24 Vom eisernen Geschoß wird er durchbohrt; ihn trifft der eherne Bogen.
Hij zij gevloden van de ijzeren wapenen, de stalen boog zal hem doorschieten.
25 Hinein dringt es und kommt heraus aus seinem Rücken. Ein Strahl von Galle fährt heraus; ein Schrecken lagert sich auf ihn.
Men zal het zwaard uittrekken, het zal uit het lijf uitgaan, en glinsterende uit zijn gal voortkomen; verschrikkingen zullen over hem zijn.
26 Den Seinigen, die er geborgen glaubt, ist alles Unheil aufgespart. Sie frißt ein Feuer, das von selber brennt.

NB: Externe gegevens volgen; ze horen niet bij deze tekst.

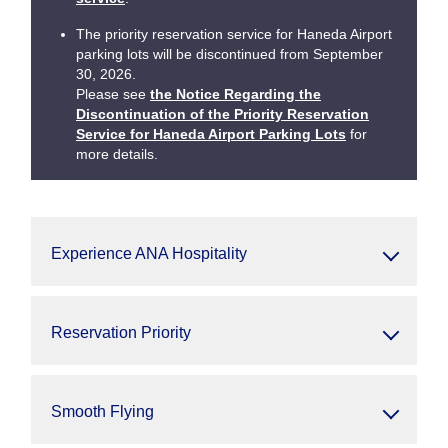
The priority reservation service for Haneda Airport
parking lots will be discontinued from September
30, 2026.
Please see
the Notice Regarding the
Discontinuation of the Priority Reservation
Service for Haneda Airport Parking Lots
for
more details.
Experience ANA Hospitality
Reservation Priority
Smooth Flying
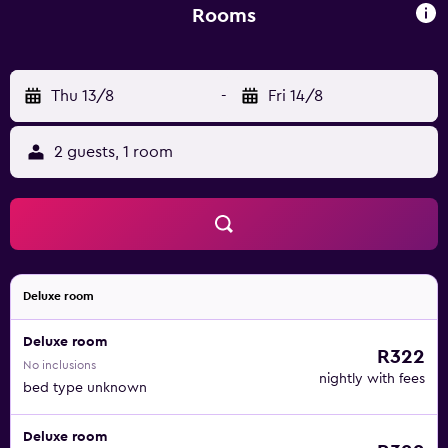
away.
Rooms
Thu 13/8
-
Fri 14/8
2 guests, 1 room
Deluxe room
Deluxe room
R322
No inclusions
nightly with fees
bed type unknown
Deluxe room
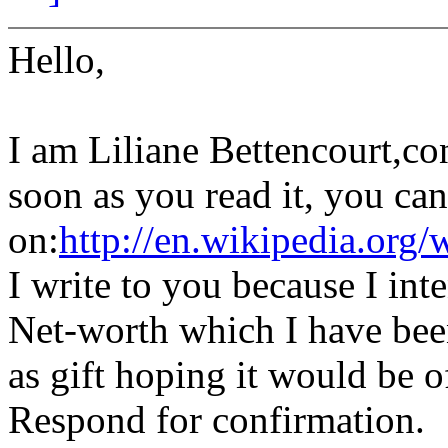
Hello,
I am Liliane Bettencourt,con
soon as you read it, you ca
on:
http://en.wikipedia.org/
I write to you because I int
Net-worth which I have been
as gift hoping it would be o
Respond for confirmation.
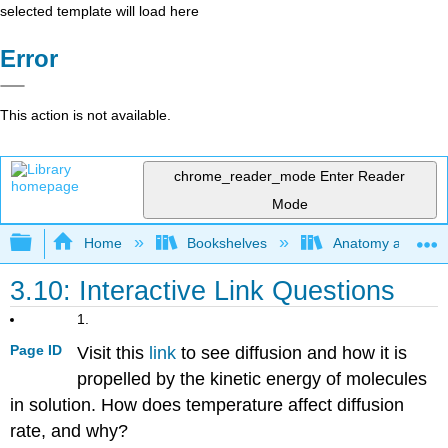
selected template will load here
Error
This action is not available.
chrome_reader_mode
Enter Reader
Mode
Expand/collapse global hierarchy
Home
Bookshelves
Anatomy and Phys
3.10: Interactive Link Questions
1.
Page ID
Visit this
link
to see diffusion and how it is
propelled by the kinetic energy of molecules
in solution. How does temperature affect diffusion
rate, and why?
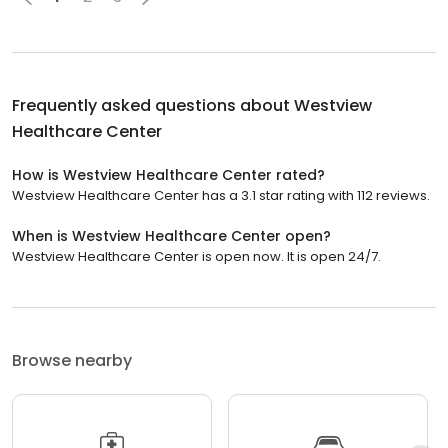
Frequently asked questions about
Westview
Healthcare Center
How is Westview Healthcare Center rated?
Westview Healthcare Center has a 3.1 star rating with 112 reviews.
When is Westview Healthcare Center open?
Westview Healthcare Center is open now. It is open 24/7.
Browse nearby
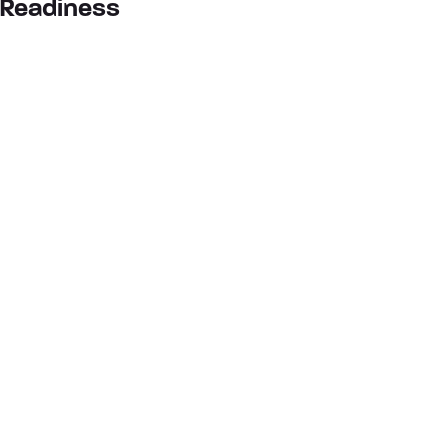
Readiness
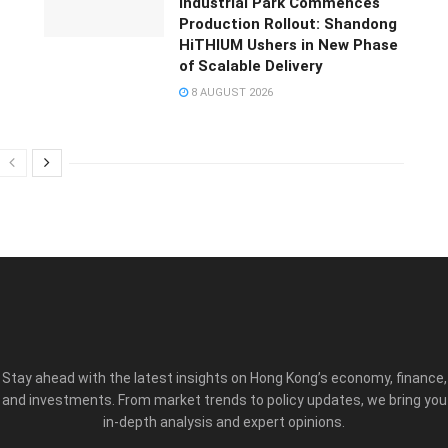
Industrial Park Commences
Production Rollout: Shandong
HiTHIUM Ushers in New Phase
of Scalable Delivery
8 AUGUST 2026
Stay ahead with the latest insights on Hong Kong’s economy, finance,
and investments. From market trends to policy updates, we bring you
in-depth analysis and expert opinions.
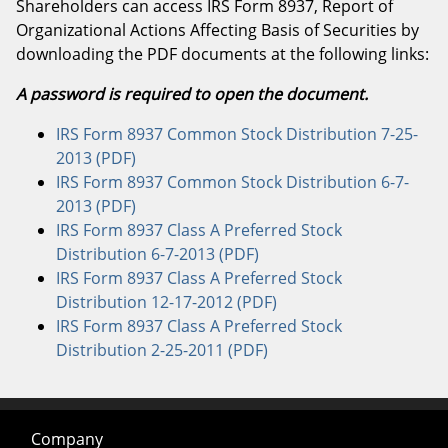
Shareholders can access IRS Form 8937, Report of
Organizational Actions Affecting Basis of Securities by
downloading the PDF documents at the following links:
A password is required to open the document.
IRS Form 8937 Common Stock Distribution 7-25-
2013 (PDF)
IRS Form 8937 Common Stock Distribution 6-7-
2013 (PDF)
IRS Form 8937 Class A Preferred Stock
Distribution 6-7-2013 (PDF)
IRS Form 8937 Class A Preferred Stock
Distribution 12-17-2012 (PDF)
IRS Form 8937 Class A Preferred Stock
Distribution 2-25-2011 (PDF)
Company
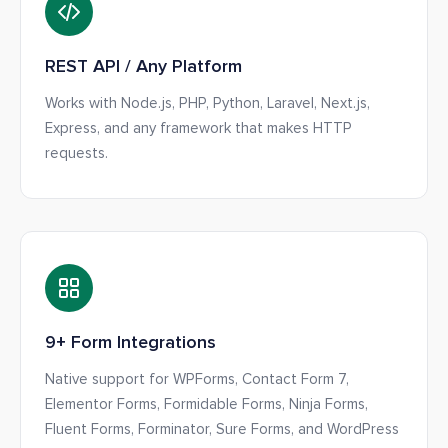
REST API / Any Platform
Works with Node.js, PHP, Python, Laravel, Next.js,
Express, and any framework that makes HTTP
requests.
9+ Form Integrations
Native support for WPForms, Contact Form 7,
Elementor Forms, Formidable Forms, Ninja Forms,
Fluent Forms, Forminator, Sure Forms, and WordPress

Wer noch in seinem Zelte übrig ist, dem geht es schlimm.
Alle duisternis zal verborgen zijn in zijn schuilplaatsen; een vuur, dat niet opgeblazen is, zal hem verteren; den overigen in zijn tent zal het kwalijk gaan.
27 Die Himmel offenbaren seine Schuld; die Erde selbst erhebt sich wider ihn.
De hemel zal zijn ongerechtigheid openbaren, en de aarde zal zich tegen hem opmaken.
28 Hinschwinden seines Hauses Einkünfte und Ausgaben an seinem Zornestag.
De inkomste van zijn huis zal weggevoerd worden; het zal al henenvloeien in den dag Zijns toorns.
29 Das ist des Frevlers Los vor Gott, des Widerspenstigen Geschick vom Höchsten."
Dit is het deel des goddelozen mensen van God, en de erve zijner redenen van God.